Abgeschickt von Helmut Pfeifer am 09 Juni, 2010 um 19:42:22
Antwort auf: Re: Eckart Löhr: HvD-Aspekte seines Denkens / Geist-Materie von Klemens Taplan am 04 Juni, 2010 um 18:34:00:
: Hallo Herr Taplan und Diskutanten,
Das von Ihnen angesprochene Buch von Eckart Löhr erscheint interessant- hoffentlich ist es auch in Österreich erhältlich.
Die von Ihnen zitierten Themen werden von HvD besonders in seinem Buch "Wir sind nicht nur von dieser Welt" behandelt. Ich habe mich auch schon mit diesem Werk auseinander gesetzt und möchte einige Gedanken daraus im Folgenden präsentieren:
Eingehende Analysen bezüglich des Ablaufs der Evolution haben Wissenschaftler zu der Annahme gebracht, dass sich "Leben" so zu sagen als "unvermeidlich" ergeben hat. Zusammengefasst wurde dies unter dem Begriff "anthropic principle". Offen ist lediglich in welcher Form und Gestalt sich Leben jeweils konkret realisiert hätte, weil man von einer geschichtlichen "Offenheit" der Evolution ausgehen muss. Diese ergibt sich aus dem unvorhersehbaren Ergebnis des Zusammenwirkens von mutativem Zufallsangebot und der daraus auswählenden ( selektierenden) Umweltkonstellation.

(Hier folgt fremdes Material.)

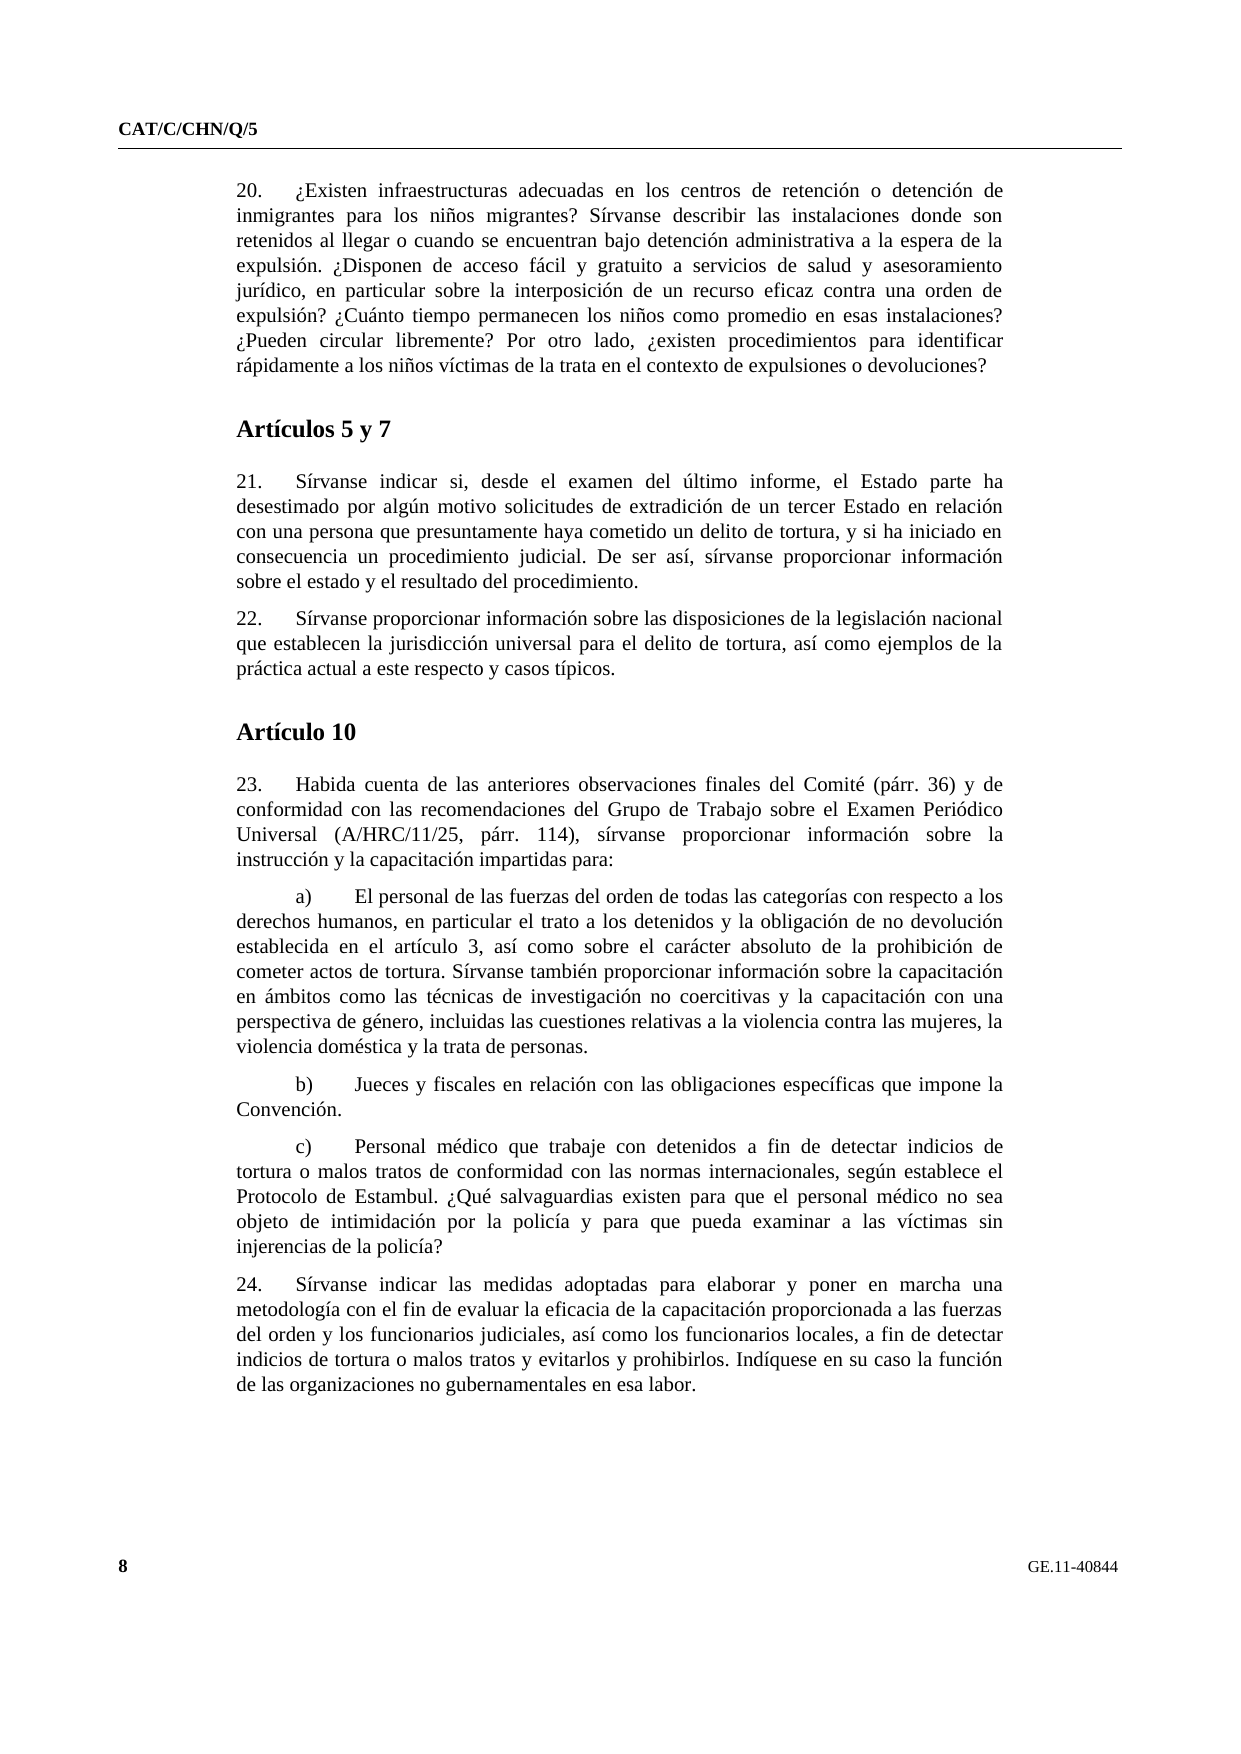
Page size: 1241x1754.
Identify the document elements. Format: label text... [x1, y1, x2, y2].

HvD beschäftigt sich in diesem Buch mit dem Auftauchen und Verbreitung psychischer Phänomene in der Welt der Materie. Er meint, Voraussetzung hiefür waren organische Strukturen, nämlich kompliziert gebaute Nervensysteme, welche diese Entwicklung bis hin zum reflektierenden Bewußtsein ermöglicht haben. Und es besteht kein Zeifel, dass insbesondere individuelles Bewußtsein an materielle Gehirne gebunden ist.

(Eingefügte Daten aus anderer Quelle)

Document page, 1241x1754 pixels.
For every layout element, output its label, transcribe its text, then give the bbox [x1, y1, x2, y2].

Dies beantwortet aber nicht die Frage, welcher Zusammenhang zwischen der sich in der materiellen Welt abspielenden Evolution und den darin auftretenden Phänomene des Geistes besteht.
Hat die Evolution den Geist hervorgebracht, ja oder nein?
HvD meint, man kann die verschiedenen Argumente nur abwägen, wobei solche, welche für eine dualistische Auffassung sprechen, plausibler erscheinen. Mit anderen Worten, es ist eher wahrscheinlich, dass der "Geist" von Anfang an selbstständig und unabhängig von der Materie existiert hat und nicht erst von der Evolution gleichsam aus dem "Nichts" erzeugt wurde.
Diese Auffassung steht im Widerspruch zur monistisch naturwissenschaftlichen Sichtweise, die sich auf die Erforschung materieller bzw. räumlich strukturierter Systeme beschränkt. Der Monist bezeichnet das "Lebendige" als eine "neue Systemgemeinschaft" materieller Systeme, die sich im Verlaufe der Evolution allmählich manifestiert habe. Gemeint sind etwa hochmolekulare Verbindungen, so genannte Biopolymere, welche sich in komplexen Strukturen zusammen gefügt haben, woraus das neuartige Phänomen des Lebendigen entstanden ist.
Im Gegensatz zu materiellen Systemen, die sich stets in räumlichen Dimensionen präsentieren, ist das Geistige ein unlokalisierbares, nichträumliches Phänomen, welches uns nur durch subjektive Selbsterfahrung zugänglich gemacht wird, weil es durch keine empirische Methode zu erfassen ist.
Diese Einsicht dokumentiert HvD mit folgendem bemerkenswerten Satz:
" Der dialektische Sprung vom Atom zur Zelle, von einem physischen Quantum zu einem organischen Quale ist via Aminosäure nicht so schwierig nachzuvollziehen, als von der Zelle zum Gedanken, also von einem organisch gewordenen Quantum zu einem psychisch sich selbst reflektierenden Quale."
So weit einige Gedanken aus diesem Buch.
Das Verhältnis Gehirn - Gedanken ist auch ein sehr schwierig erklärbares Phänomen. Mit dieser kniffligen Frage möchte ich mich, mit Hilfe von HvD, nächste Woche beschäftigen.